__CHALLENGES__:
a) Answer these questions from the Vélib project text below, one line each:
(i) How often were the data collected?
(ii) What does a loading value of 0 mean for a station?
(iii) What value of bonus shows that a station is on a hill?
b) Carry on the Vélib project text below from the point where it stops.

HD project

The objective of this study is to analyze a data set coming from the Vélib system in Paris (a bike sharing system). The data are loading profiles of the bike stations over one week. The data were collected every hour during the period Sunday 1st Sept. - Sunday 7th Sept., 2014.

The whole dataset contains of:

data: the loading profiles (nb of available bikes / nb of bike docks) of the 1189 stations at 181 time points. Moreover, a loading value of 1 means that the station is full of bikes while a value of 0 means that the station has no available bikes.
position: the longitude and latitude of the 1189 bike stations.
dates: the download dates.
bonus: indicates if the station is on a hill (bonus = 1).
names: the names of the stations.

Pretreatment and descriptive analysis.

loading the data.

library(kableExtra)

## Warning: package 'kableExtra' was built under R version 4.0.4

load('C:/Users/parin/Downloads/velib.Rdata')
summary(velib) %>% kable() %>% kable_styling()

	Length	Class	Mode
data	181	data.frame	list
position	2	data.frame	list
dates	181	-none-	character
bonus	1189	-none-	numeric
names	1189	-none-	character

pos = velib$position
dat = velib$data
dates = velib$dates
bonus = velib$bonus
name = velib$names

let us check if there is any missing value in our dataset.

__SUPPLIED MATERIAL__:
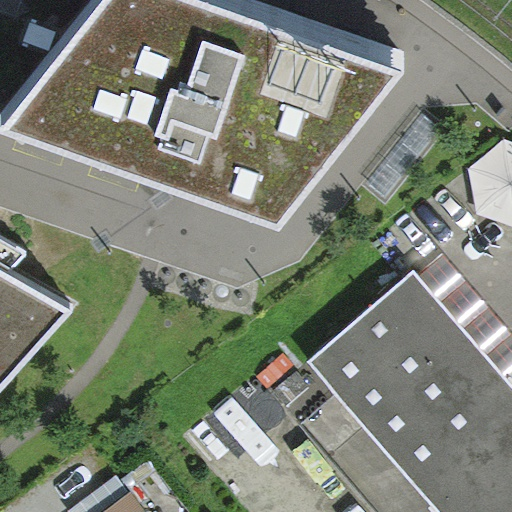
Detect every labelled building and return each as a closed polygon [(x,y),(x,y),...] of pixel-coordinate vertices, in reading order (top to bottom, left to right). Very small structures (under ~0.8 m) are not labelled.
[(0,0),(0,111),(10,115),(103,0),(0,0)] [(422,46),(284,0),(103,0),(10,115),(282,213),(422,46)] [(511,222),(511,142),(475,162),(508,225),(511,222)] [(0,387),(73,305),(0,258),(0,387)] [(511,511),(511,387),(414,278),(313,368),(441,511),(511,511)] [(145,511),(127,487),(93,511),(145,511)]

__RESULTS IN ORDER__:
a)
(i) Every hour.
(ii) The station has no available bikes.
(iii) 1.

b)
sum(is.na(dat) == TRUE)

## [1] 0

sum(is.na(pos) == TRUE)

## [1] 0

anyDuplicated(name)

## [1] 210

anyDuplicated(pos)

## [1] 0

We can see that we do not have any missing values, but there is some stations which have the exact same name but their positions are different, so we keep all the data.

We can check the map of position of the stations using the GPS coordinates of them, thanks to the ldaflet package(we choose two colors in order to distinguish between if the station is on a hill(bonus = 1) or not):

library(leaflet)

## Warning: package 'leaflet' was built under R version 4.0.4

palette = colorFactor("RdYlBu", domain = NULL)
leaflet(pos) %>% addTiles() %>%addCircleMarkers(radius = 3,color = palette(bonus),stroke = FALSE, fillOpacity = 0.9)

It is worth to mention that the color blue indicated the stations on a hill as we have less of bonus value = 1. Now, let us look at the loading profiles of some stations.

par(mfrow=c(1,2))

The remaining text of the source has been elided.